### [TASK BRIEF]
The records that follow should be returned exactly, pictures excluded.
=== GIVEN DATA ===
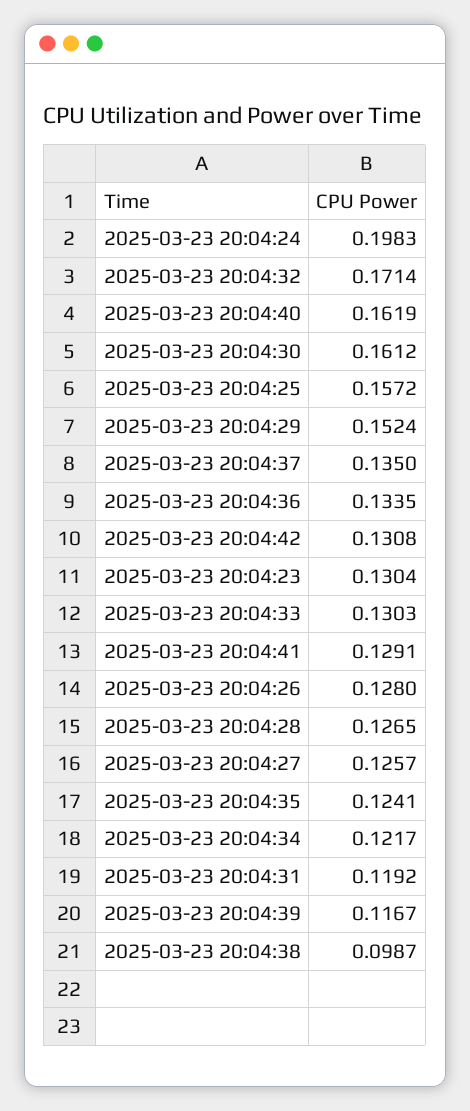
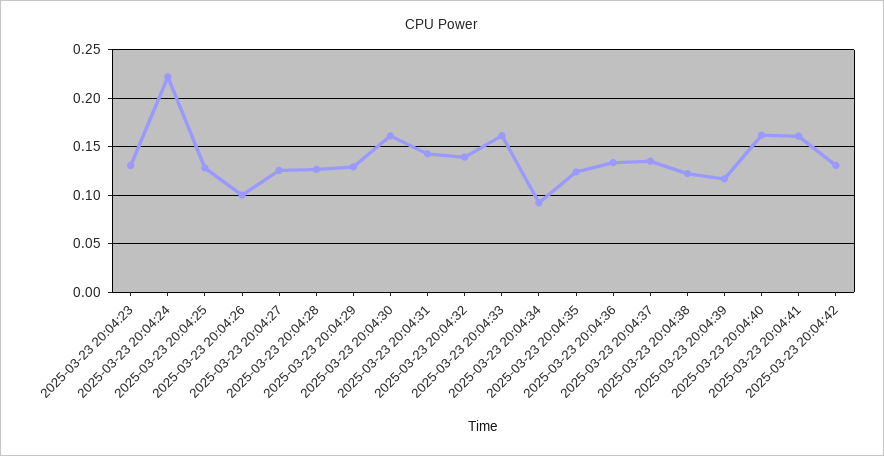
  {
-   "2025-03-23 20:04:24": 0.1983,
+   "2025-03-23 20:04:24": 0.22,
-   "2025-03-23 20:04:32": 0.1714,
+   "2025-03-23 20:04:32": 0.14,
    "2025-03-23 20:04:40": 0.1619,
    "2025-03-23 20:04:30": 0.1612,
-   "2025-03-23 20:04:25": 0.1572,
+   "2025-03-23 20:04:25": 0.13,
-   "2025-03-23 20:04:29": 0.1524,
+   "2025-03-23 20:04:29": 0.13,
    "2025-03-23 20:04:37": 0.135,
    "2025-03-23 20:04:36": 0.1335,
    "2025-03-23 20:04:42": 0.1308,
    "2025-03-23 20:04:23": 0.1304,
-   "2025-03-23 20:04:33": 0.1303,
+   "2025-03-23 20:04:33": 0.16,
-   "2025-03-23 20:04:41": 0.1291,
+   "2025-03-23 20:04:41": 0.16,
-   "2025-03-23 20:04:26": 0.128,
+   "2025-03-23 20:04:26": 0.1,
    "2025-03-23 20:04:28": 0.1265,
    "2025-03-23 20:04:27": 0.1257,
    "2025-03-23 20:04:35": 0.1241,
-   "2025-03-23 20:04:34": 0.1217,
+   "2025-03-23 20:04:34": 0.09,
-   "2025-03-23 20:04:31": 0.1192,
+   "2025-03-23 20:04:31": 0.14,
    "2025-03-23 20:04:39": 0.1167,
-   "2025-03-23 20:04:38": 0.0987
+   "2025-03-23 20:04:38": 0.12
  }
===
### [YOUR RESPONSE]
  {
-   "2025-03-23 20:04:24": 0.1983,
+   "2025-03-23 20:04:24": 0.22,
-   "2025-03-23 20:04:32": 0.1714,
+   "2025-03-23 20:04:32": 0.14,
    "2025-03-23 20:04:40": 0.1619,
    "2025-03-23 20:04:30": 0.1612,
-   "2025-03-23 20:04:25": 0.1572,
+   "2025-03-23 20:04:25": 0.13,
-   "2025-03-23 20:04:29": 0.1524,
+   "2025-03-23 20:04:29": 0.13,
    "2025-03-23 20:04:37": 0.135,
    "2025-03-23 20:04:36": 0.1335,
    "2025-03-23 20:04:42": 0.1308,
    "2025-03-23 20:04:23": 0.1304,
-   "2025-03-23 20:04:33": 0.1303,
+   "2025-03-23 20:04:33": 0.16,
-   "2025-03-23 20:04:41": 0.1291,
+   "2025-03-23 20:04:41": 0.16,
-   "2025-03-23 20:04:26": 0.128,
+   "2025-03-23 20:04:26": 0.1,
    "2025-03-23 20:04:28": 0.1265,
    "2025-03-23 20:04:27": 0.1257,
    "2025-03-23 20:04:35": 0.1241,
-   "2025-03-23 20:04:34": 0.1217,
+   "2025-03-23 20:04:34": 0.09,
-   "2025-03-23 20:04:31": 0.1192,
+   "2025-03-23 20:04:31": 0.14,
    "2025-03-23 20:04:39": 0.1167,
-   "2025-03-23 20:04:38": 0.0987
+   "2025-03-23 20:04:38": 0.12
  }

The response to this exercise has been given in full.